• [Brief] Lines below containing the word "along" should be copied out.

━━ Data for this task

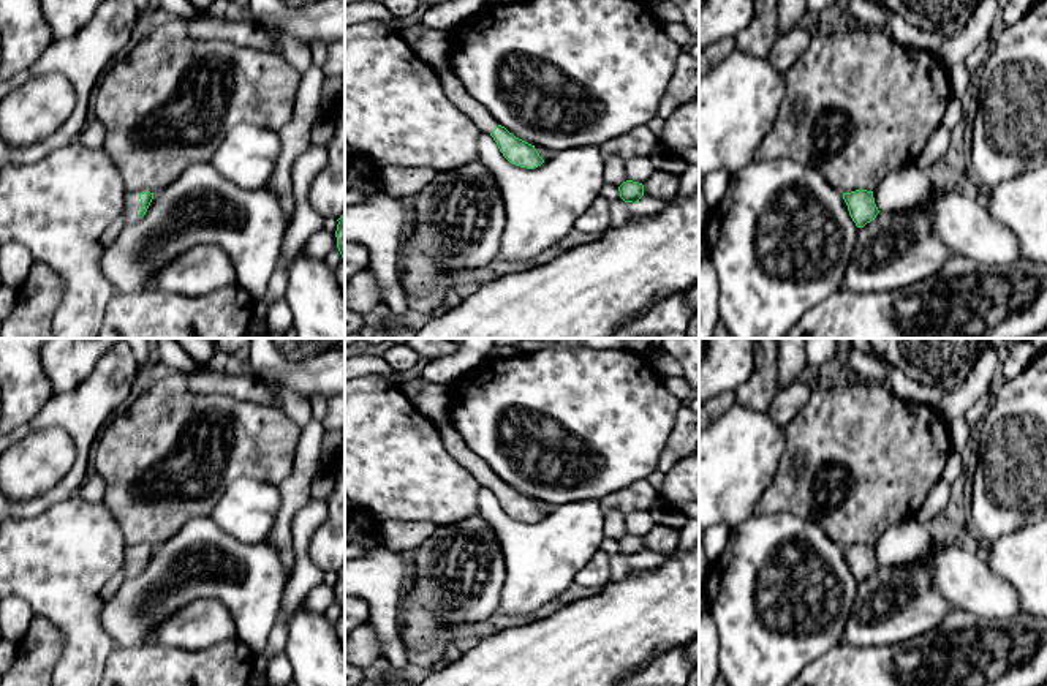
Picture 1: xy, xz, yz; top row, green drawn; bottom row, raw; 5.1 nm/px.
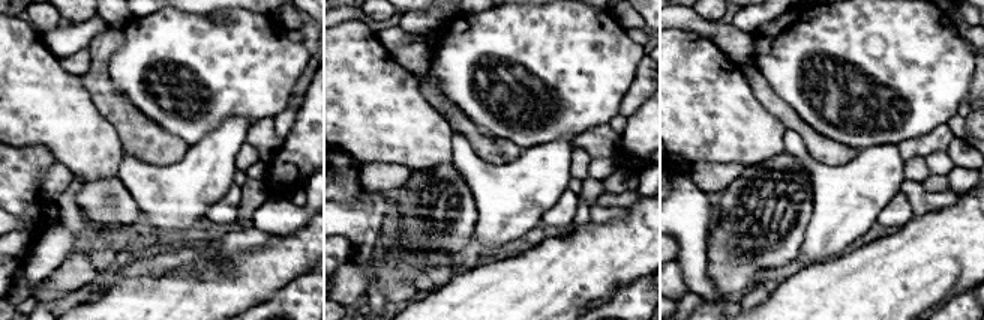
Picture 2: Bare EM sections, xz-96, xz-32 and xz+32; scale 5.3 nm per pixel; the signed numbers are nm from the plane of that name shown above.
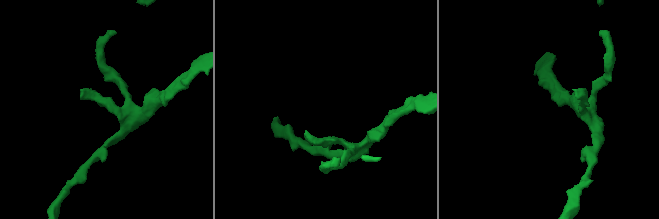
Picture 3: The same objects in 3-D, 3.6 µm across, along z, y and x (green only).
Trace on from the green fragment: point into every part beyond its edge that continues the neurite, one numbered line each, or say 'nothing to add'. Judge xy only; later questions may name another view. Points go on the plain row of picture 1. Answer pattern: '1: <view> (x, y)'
1: xy (132, 560)

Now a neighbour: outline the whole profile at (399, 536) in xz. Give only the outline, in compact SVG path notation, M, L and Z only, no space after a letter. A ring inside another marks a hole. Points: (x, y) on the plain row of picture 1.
M384 520L380 522L378 542L395 552L395 553L411 553L421 547L435 531L435 526L427 522L399 522Z

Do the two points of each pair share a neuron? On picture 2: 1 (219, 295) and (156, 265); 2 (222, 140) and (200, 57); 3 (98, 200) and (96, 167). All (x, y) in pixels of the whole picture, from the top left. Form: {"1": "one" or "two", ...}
{"1": "two", "2": "two", "3": "two"}

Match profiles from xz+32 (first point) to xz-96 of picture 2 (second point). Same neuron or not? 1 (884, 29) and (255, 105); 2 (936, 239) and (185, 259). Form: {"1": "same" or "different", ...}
{"1": "same", "2": "different"}

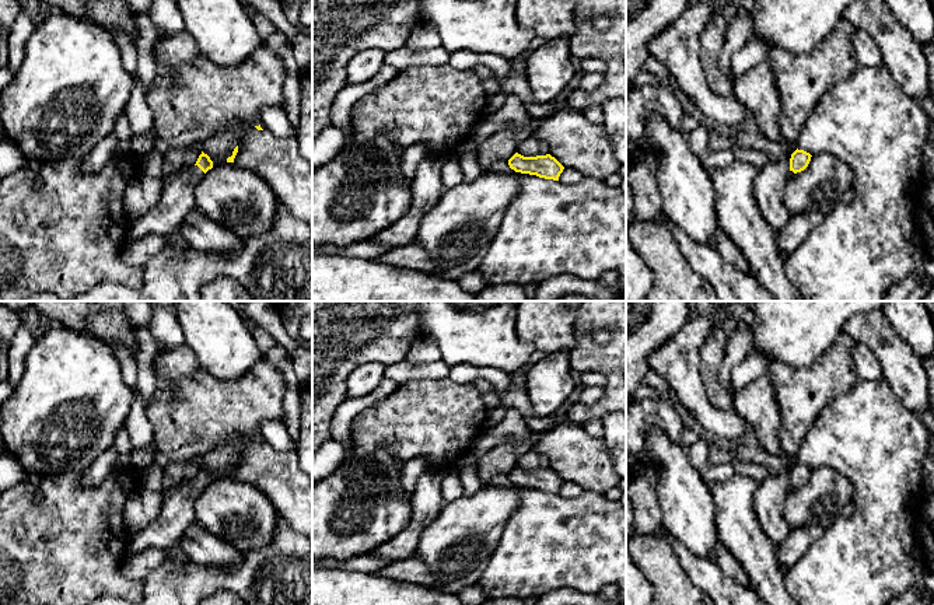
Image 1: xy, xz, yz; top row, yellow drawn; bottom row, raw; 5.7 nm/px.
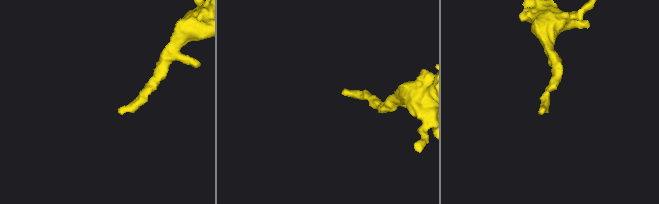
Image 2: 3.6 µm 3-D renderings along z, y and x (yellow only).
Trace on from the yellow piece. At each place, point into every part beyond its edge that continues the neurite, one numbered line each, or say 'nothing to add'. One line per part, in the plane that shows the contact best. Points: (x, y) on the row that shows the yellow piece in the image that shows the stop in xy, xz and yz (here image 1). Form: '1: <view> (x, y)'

━━━━

• [Expected answer]
Picture 3: The same objects in 3-D, 3.6 µm across, along z, y and x (green only).
Image 2: 3.6 µm 3-D renderings along z, y and x (yellow only).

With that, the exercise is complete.